U.N. says there is hope for Yemen if funds are forthcoming


By Tom Miles

GENEVA (Reuters) - Yemen, home to what Washington considers al Qaeda's most dangerous wing, has the chance of a bright future, the top U.N. official in the country said on Thursday, but needs help to deal with a major humanitarian crisis that threatens its stability.

Ismail Ould Cheikh Ahmed, the U.N. humanitarian coordinator for Yemen, also told reporters at a briefing in Geneva that poverty, unemployment and scarce water supplies meant its recovery was still precarious.

"This is a situation that is full of hope," Ould Cheikh Ahmed said. "It is often quoted as an example. People say: 'Why don't we use the model of Yemen for the region?'

"The problem is, I'm saying to the world it could collapse today because many of the Yemenis, half of the population, need food assistance, need medical assistance. There is no water access. The youth cannot find jobs."
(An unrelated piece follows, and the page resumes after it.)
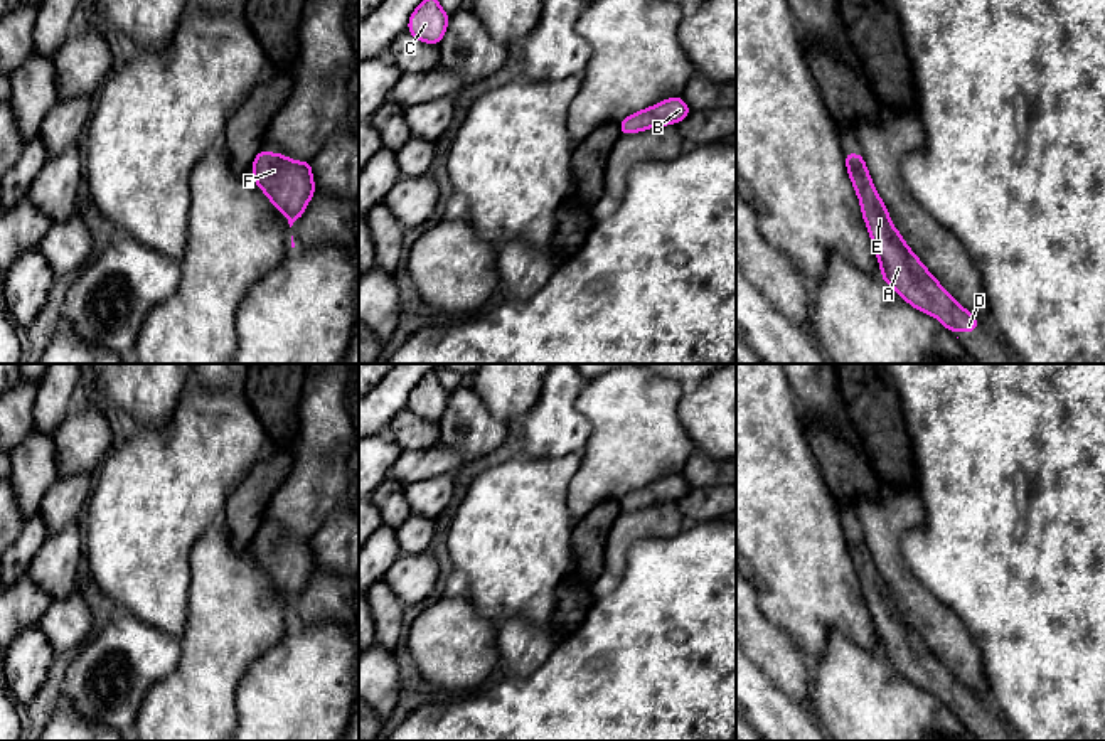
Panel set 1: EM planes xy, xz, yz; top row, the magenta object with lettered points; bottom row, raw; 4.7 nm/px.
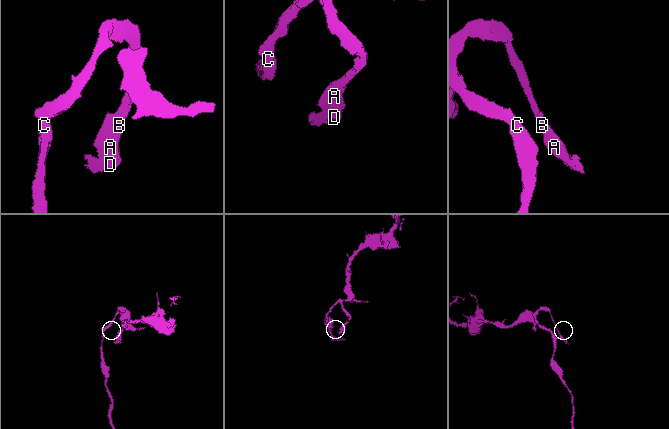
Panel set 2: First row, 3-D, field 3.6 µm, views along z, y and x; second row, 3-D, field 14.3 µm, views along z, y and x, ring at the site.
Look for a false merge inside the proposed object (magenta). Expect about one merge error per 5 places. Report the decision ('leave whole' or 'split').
leave whole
Yemen's humanitarian problems, including its one million malnourished children, were partly the result of decades of mismanagement, he added.

Yemen was ruled for more than 30 years by Ali Abdullah Saleh before he was forced out after months of protests early last year in one of several Arab Spring revolutions.

A transitional government is now in power, under a process which should bring a new constitution by the end of 2013 and new presidential and parliamentary elections in early 2014.

"Finally we are having a situation in the Middle East where we have a chance of the transition succeeding," Ould Cheikh Ahmed said.

But the transitional government lacks the mandate to take tough steps, including cracking down on qat, a mild stimulant leaf that most Yemeni adults chew regularly, sometimes with adverse effects on productivity.

It is also a serious drain on water supplies in a country where 13 million people out of a population of some 24 million have no access to safe drinking water.

The interim government has managed to improve security by driving militants from al Qaeda in the Arabian Peninsula (AQAP) out of the Abyan region in the south, Ould Cheikh Ahmed said.

"But unfortunately what you see there is that every single house has been destroyed. The mosque has been destroyed. The governor's house has been destroyed, the schools, the hospitals."

AQAP has emerged as one of al Qaeda's most active and ambitious branches, and despite the setbacks it suffered in the U.S.-backed military offensive in Yemen, it continues to launch attacks on the army and security apparatus.

The United Nations estimates it needs $716 million this year for Yemen's humanitarian needs, including 300,000 mainly Somali refugees, but has only received 28 percent of that so far.

If Yemen can remain stable, it has the opportunity to tap large reserves of private investment including from Yemenis in neighboring oil exporter Saudi Arabia, Ould Cheikh Ahmed said.